→ **Data supplied**
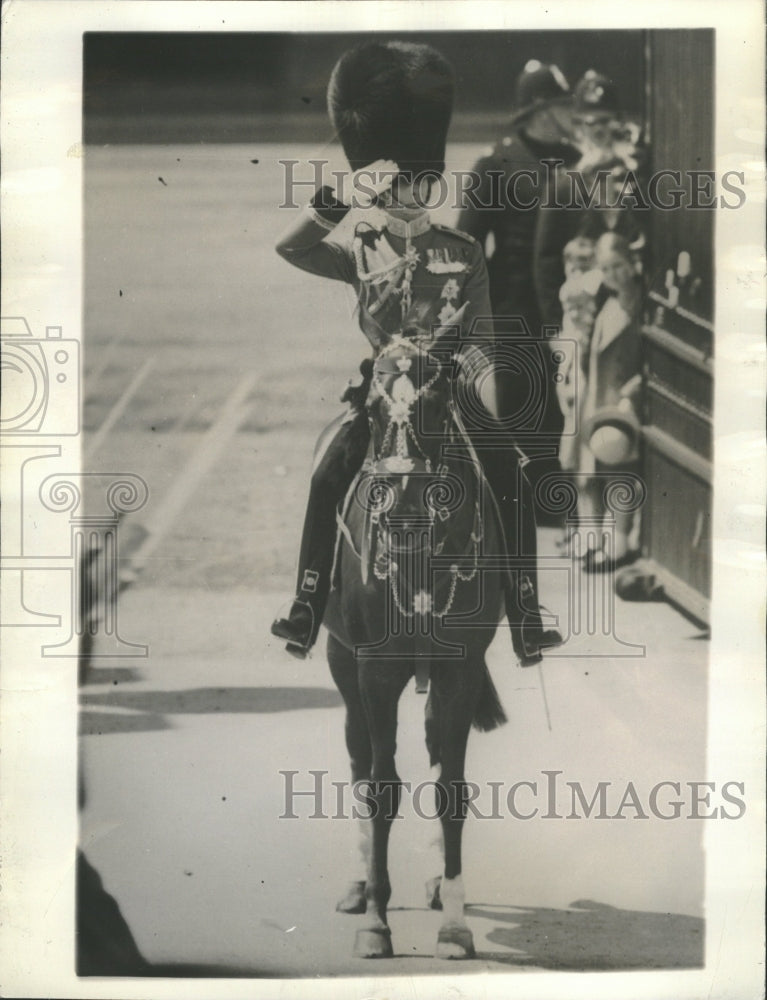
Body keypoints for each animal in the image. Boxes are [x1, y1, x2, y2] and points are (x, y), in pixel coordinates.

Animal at [326, 338, 510, 960]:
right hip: (342, 665)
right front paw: (377, 921)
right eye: (373, 411)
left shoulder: (460, 672)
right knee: (359, 759)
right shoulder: (375, 673)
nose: (403, 512)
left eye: (435, 409)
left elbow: (450, 791)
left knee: (431, 748)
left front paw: (454, 923)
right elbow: (381, 789)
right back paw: (359, 883)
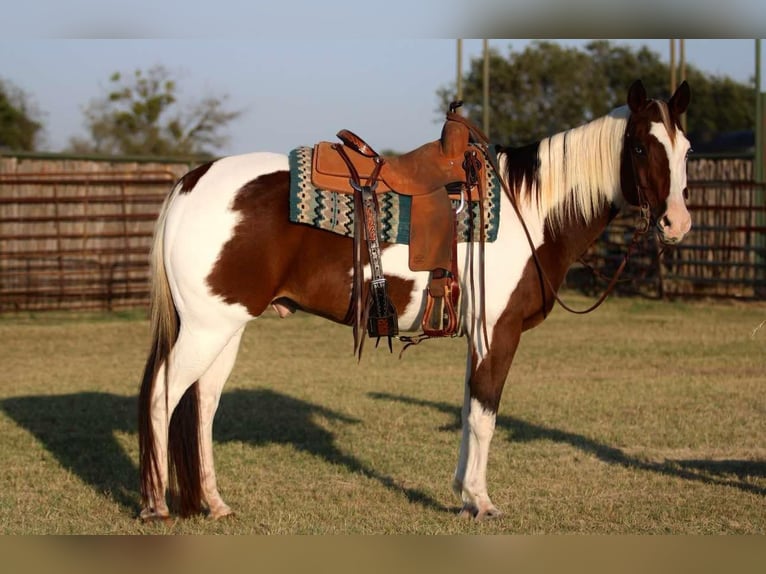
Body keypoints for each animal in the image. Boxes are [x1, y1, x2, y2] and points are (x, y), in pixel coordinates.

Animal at [138, 79, 692, 522]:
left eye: (686, 150)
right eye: (639, 148)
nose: (677, 223)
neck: (528, 209)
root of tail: (190, 182)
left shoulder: (477, 338)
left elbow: (470, 411)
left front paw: (464, 495)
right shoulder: (499, 332)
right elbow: (486, 414)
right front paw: (482, 502)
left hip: (226, 329)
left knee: (202, 406)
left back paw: (214, 504)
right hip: (207, 328)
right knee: (163, 397)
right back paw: (157, 506)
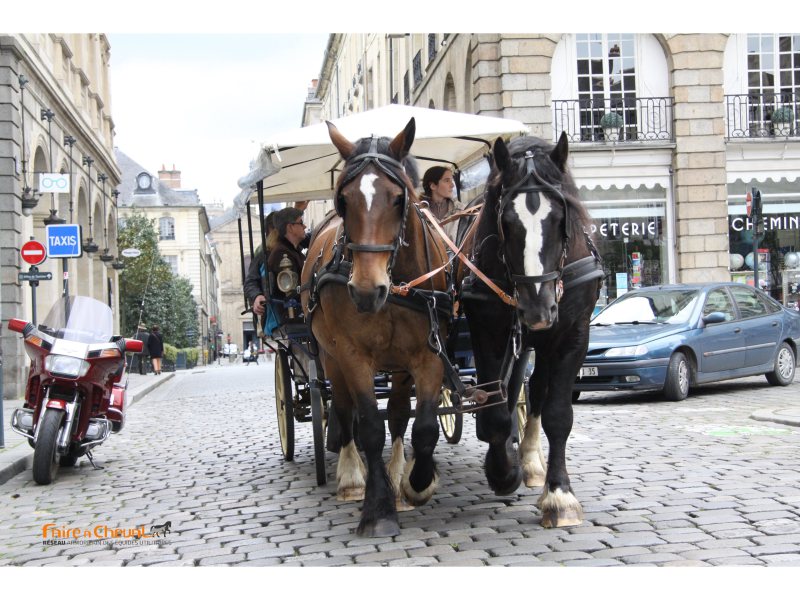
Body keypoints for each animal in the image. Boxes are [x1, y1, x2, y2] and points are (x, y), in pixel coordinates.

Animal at [300, 118, 450, 540]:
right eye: (343, 200)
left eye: (399, 199)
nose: (367, 291)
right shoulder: (352, 355)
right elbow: (368, 424)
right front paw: (377, 508)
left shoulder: (428, 353)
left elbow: (423, 426)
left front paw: (417, 483)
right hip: (329, 355)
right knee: (343, 407)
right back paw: (352, 477)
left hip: (398, 366)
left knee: (398, 413)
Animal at [456, 134, 600, 528]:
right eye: (507, 221)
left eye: (561, 217)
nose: (537, 309)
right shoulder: (486, 329)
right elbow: (494, 411)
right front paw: (502, 471)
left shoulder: (572, 336)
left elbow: (557, 415)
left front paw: (559, 494)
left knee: (533, 391)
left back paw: (533, 463)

→ **What this task involves**
Copy the whole listing above word for word but do not carry over the pictures.

→ **Your response**
Body keypoints for each animal in the image. Boxes are [x1, y1, x2, y2] and points are (x, y), in pixel coordinates.

Animal at [326, 338, 510, 960]:
right hip: (342, 665)
right front paw: (377, 921)
right eye: (373, 411)
left shoulder: (460, 672)
right knee: (359, 759)
right shoulder: (375, 673)
nose: (403, 512)
left eye: (435, 409)
left elbow: (450, 791)
left knee: (431, 748)
left front paw: (454, 923)
right elbow: (381, 789)
right back paw: (359, 883)
Body keypoints for each animal in the image. Boxes are [x1, y1, x2, y2] and points are (x, y), in pixel coordinates.

Animal at [138, 79, 692, 522]:
left eye: (686, 150)
right eye: (639, 148)
nose: (677, 223)
neck: (528, 209)
root of tail: (190, 182)
left shoulder: (477, 338)
left elbow: (470, 411)
left front paw: (464, 495)
right shoulder: (499, 332)
right elbow: (486, 414)
right front paw: (482, 502)
left hip: (226, 329)
left knee: (202, 406)
left back paw: (214, 504)
right hip: (207, 328)
right knee: (163, 397)
right back paw: (157, 506)
Body keypoints for each animal in the image. Boxes are [x1, y1, x2, y2] and points are (x, y), in pixel coordinates.

Animal at [300, 118, 450, 540]:
right eye: (343, 200)
left eye: (399, 199)
nose: (367, 291)
right shoulder: (352, 355)
right elbow: (368, 424)
right front paw: (377, 508)
left shoulder: (428, 353)
left elbow: (423, 426)
left front paw: (417, 483)
right hip: (329, 355)
right knee: (343, 407)
right back paw: (352, 477)
left hip: (398, 366)
left knee: (398, 413)
Animal at [456, 134, 600, 528]:
right eye: (507, 221)
left eye: (561, 217)
nose: (537, 309)
right shoulder: (486, 329)
right elbow: (494, 411)
right front paw: (502, 471)
left shoulder: (572, 336)
left elbow: (557, 415)
left front paw: (559, 494)
left knee: (533, 391)
left back paw: (533, 463)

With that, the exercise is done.